The midlife fantasy formula

So, there’s a subgenre that’s been proliferating like mad lately: Midlife Women’s Fantasy. I read it because there are so many things I love in it. Myths and magical houses are often incorporated. It makes me angry because the beginnings are generally so formulaic and stereotypical. And then it interests me again because authors do so many wild and wonderful things with those same elements.

It generally goes like this: MC is a woman, generally in her forties (occasionally a little older or younger but not by much). She feels old, sometimes with exaggerated physical manifestations of aging that strike me as unrealistic for her age, sometimes not. She finds herself in the middle of an acrimonious divorce, usually one that caught her totally by surprise. Occasionally the husband dies instead. She hadn’t known that he’d been cheating on her for years. Sometimes she catches him in flagrante, sometimes he coldly tells her to get out.
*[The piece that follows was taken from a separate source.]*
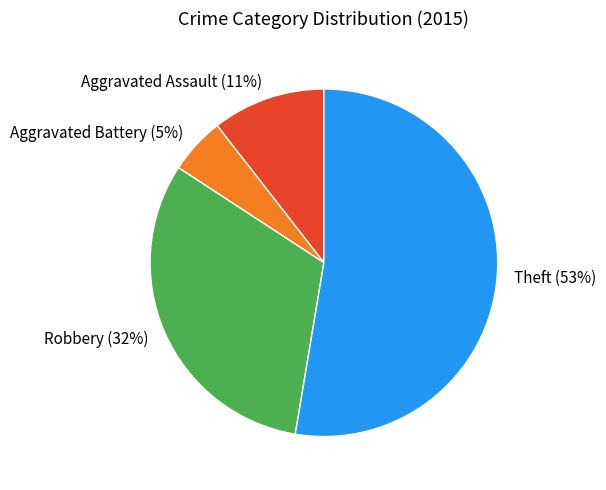

Count the number of slices in the pie.

4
She may have one child, generally off at college, or none, one best friend or none. She is adrift; something has also gone wrong at work and she’s out of a job. Her financial situation varies: sometimes she’s comfortably off, sometimes she’s destitute. Either way, she’s adrift emotionally because she’s spent all of her adult life trying to to make her husband (and family, if applicable) happy, treating them as her main job and doing all the emotional labor in the home, except that if she has a child, that child takes more after her and is usually loving. Sometimes they’re estranged, generally through a misunderstanding.

And right then, she learns that she’s been left a home or a business by a relative she might or might not have known, in a town she doesn’t know. If it’s a home, there is usually some sort of job role attached to living there. In a few cases, she stumbles in some other way across mysteries related to her family. Or else she’s known about her magic but has rejected it for some reason, and now it’s no longer impossible to live a fully mundane life. There may be magically-induced memory loss to overcome. She moves to the new town and learns that it’s full of magic. The house itself is often magical, maybe sentient. She develops magic powers of her own. She makes friends. Generally there is a brooding, dark (either physically or metaphorically), mysterious man in the mix (sometimes two) with whom she gradually develops a romance, though often that takes two or three books. Very often, she has a powerful and unique role in the new place, something she is uniquely destined to fill. If not, then she becomes important to the happiness of her new town or neighborhood.

The variety that erupts within those bounds, or uses them as a starting point, is what makes it interesting. Some authors play them straight (KF Breene, whose Midlife Magic series is AFAIK the start of the genre). Some use them as a stepping stone to whole new worlds (Linzi Day’s Gretna Green) often with mythic components. Some authors step outside the bounds I’ve delineated above (Elizabeth Hunter’s Glimmer Lake series stays in the MC’s hometown, and one of her three MC’s rekindles the relationship with her own spouse, while another is widowed after a wonderful marriage; Debra Wilde’s Magic After Midlife heroine is best friends with her ex, they coparent a child in her early teens).

I love them because they have so many of my favorite fantasy elements: magic existing in our own world (my favorite form of fantasy since I read Edward Eager’s Half Magic, back when my age was in single digits); women finding their own power; found family; magical or sentient houses. What I hate is that most of the original husbands are such formulaic villains – but I’m also feeling sorry for them because so many of the MCs have made their families’ well-being their main job in life, and who wants to be seen as a project rather than a person? Some of them are so evil they’ve deliberately gaslit the MC for decades, but I wonder if others lapsed into bad behavior in part because they weren’t ever treated as adults able to run their own lives. (Only in part, because cheating is always a choice and they could have simply had an adult discussion and tried to change things!)

My own AHiP probably falls within the genre (as one local bookseller told me, “It’s all about the vibe”) but it’s one of those that pushes the bounds. Macrina knows about her own magic, though it expands over the course of the book (and will expand more over the trilogy). In fact, the magic mostly isn’t secret; even people outside the Magical Community know magic exists, though they may not know much about the MC or have ever met a magical person. (I was thinking about the way everyone knows Judaism exists, or Buddhism, Zoroastrianism, whatever but they may never have met a Jew/Buddhist/Zoroastrian and may not know much about the actual associated beliefs.) She’s at a loose end at the start of the series due to outside forces, but not a divorce, and she had already moved to a new town a year before the book starts. And importantly, she’s happy in her current relationship and has no plans to ditch Gil. She doesn’t even expect her relationship to change (though she’s not completely right about that.)

Of course I know plenty of women whose first husbands really were that awful, but I know plenty of happily married people too. I’d really like to see a few more cases where a solid couple discover magic together. Sort of like a fantasy version of Agatha Christie’s Tommy and Tuppence, who happily embark on solving new mysteries together in middle and even old age.

Quick warning note: much as I like the idea of it, though, I have to recommend skipping the last Tommy / Tuppence book, the one where they’re in their 70s. It was Christie’s own last book and sadly, it shows. It’s much worse written than anything else of hers I’ve read, and I’ve read most of them.